Redesigned Settings — Sectioned & Navigable

  • A real settings layout. The old single flat panel is now a modal with a left nav rail (a horizontal tab strip on narrow windows) across five clearly-named sections: Behavior (thinking, web search + Tavily, context window, sampling), Personalization (custom instructions, personas), Models (downloaded built-ins and custom models, HuggingFace token), Appearance (theme), and Developer (the API server). The confusing "Model" / "Models & Storage" pairing is gone.
  • Extracted from the sidebar. The settings UI moved into its own component, leaving the sidebar to focus on conversations.

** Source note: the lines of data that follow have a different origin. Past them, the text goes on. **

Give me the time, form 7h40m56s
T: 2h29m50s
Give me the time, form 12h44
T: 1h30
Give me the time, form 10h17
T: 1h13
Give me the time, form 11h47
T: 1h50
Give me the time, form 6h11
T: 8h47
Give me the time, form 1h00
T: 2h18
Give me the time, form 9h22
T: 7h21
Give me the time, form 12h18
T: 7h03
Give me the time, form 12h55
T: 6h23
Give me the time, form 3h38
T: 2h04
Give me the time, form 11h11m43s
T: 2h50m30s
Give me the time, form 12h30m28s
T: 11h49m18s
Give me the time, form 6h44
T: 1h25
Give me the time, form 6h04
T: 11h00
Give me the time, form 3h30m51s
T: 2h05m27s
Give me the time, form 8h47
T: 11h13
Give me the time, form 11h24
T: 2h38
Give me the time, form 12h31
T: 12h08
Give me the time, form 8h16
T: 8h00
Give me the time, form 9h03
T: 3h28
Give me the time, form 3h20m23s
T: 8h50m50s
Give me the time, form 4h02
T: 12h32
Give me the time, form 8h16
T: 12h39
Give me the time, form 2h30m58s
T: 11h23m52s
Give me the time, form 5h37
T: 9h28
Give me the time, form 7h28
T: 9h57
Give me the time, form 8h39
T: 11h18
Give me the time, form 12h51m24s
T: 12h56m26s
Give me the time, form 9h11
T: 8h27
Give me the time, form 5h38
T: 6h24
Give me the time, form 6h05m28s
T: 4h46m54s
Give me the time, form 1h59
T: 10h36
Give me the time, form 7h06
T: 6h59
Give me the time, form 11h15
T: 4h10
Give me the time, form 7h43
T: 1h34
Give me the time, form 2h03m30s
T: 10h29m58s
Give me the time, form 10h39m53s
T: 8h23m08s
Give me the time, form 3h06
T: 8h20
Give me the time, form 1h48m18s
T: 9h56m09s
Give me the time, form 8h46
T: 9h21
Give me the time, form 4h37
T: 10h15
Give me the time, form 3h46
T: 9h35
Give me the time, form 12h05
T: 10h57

Find Things Faster — Search, Palette, Context Meter

  • Conversation search. A search box at the top of the sidebar filters chats by title and message contents, across both Pinned and Chats.
  • Command palette. ⌘K opens a filtered command list — new chat, search, toggle sidebar, open settings, toggle thinking, switch model. Plus ⌘N (new chat) and ⌘F (focus search); ⌘B still toggles the sidebar.
  • Context-usage meter. The composer footer shows a live used / max token gauge (green → amber → red as you approach the limit), so you can see how full the window is getting before history starts getting trimmed.

Quieter Input Footer

  • Only what matters. The verbose "mic for voice / drop a file" hints below the input are gone. In their place: compact indicators that appear only when active — the conversation's persona, a Thinking badge when reasoning is on, and a Web badge when search is enabled — alongside the context meter and a minimal ⏎ send · ⇧⏎ newline hint.

Under the Hood

  • New src/main/apiServer.ts — the opt-in OpenAI-compatible reverse proxy (Node http, no new dependency) — plus IPC channels apiserver:set-config / apiserver:get-status and a synchronous teardown wired into app quit. It pins the request model to the loaded model and synthesizes /v1/models.
  • Headless serve mode (parseServeArgs / runHeadless) added to src/main/index.ts; MLX_PORT is now exported so the proxy can target it. New bin/gemx wrapper shim, an npm run serve script, and a package "bin" entry. Serve mode also disables the GPU / network-service helpers since a windowless server needs neither.
  • New renderer pieces: components/Settings.tsx (sectioned modal), components/CommandPalette.tsx (⌘K), and lib/tokens.ts (client-side token estimate for the meter).
  • AppSettings gained customInstructions, personas, sampling, and apiServer; ChatRequest gained systemPromptExtra and sampling; chatSystemPrompt(enableTools) became chatSystemPrompt(enableTools, extra?). All new settings are defaulted on read, so existing preferences upgrade silently.

Upgrading

Drop the new GemX.app in over the old one. Your conversations, downloaded models, custom models, settings, and HuggingFace / Tavily keys are all preserved — new settings simply appear with sensible defaults. The local API server stays off until you enable it. For terminal use, install the wrapper script once (see Run It Headless above — not a bare symlink) and launch the app at least once so the runtime is installed.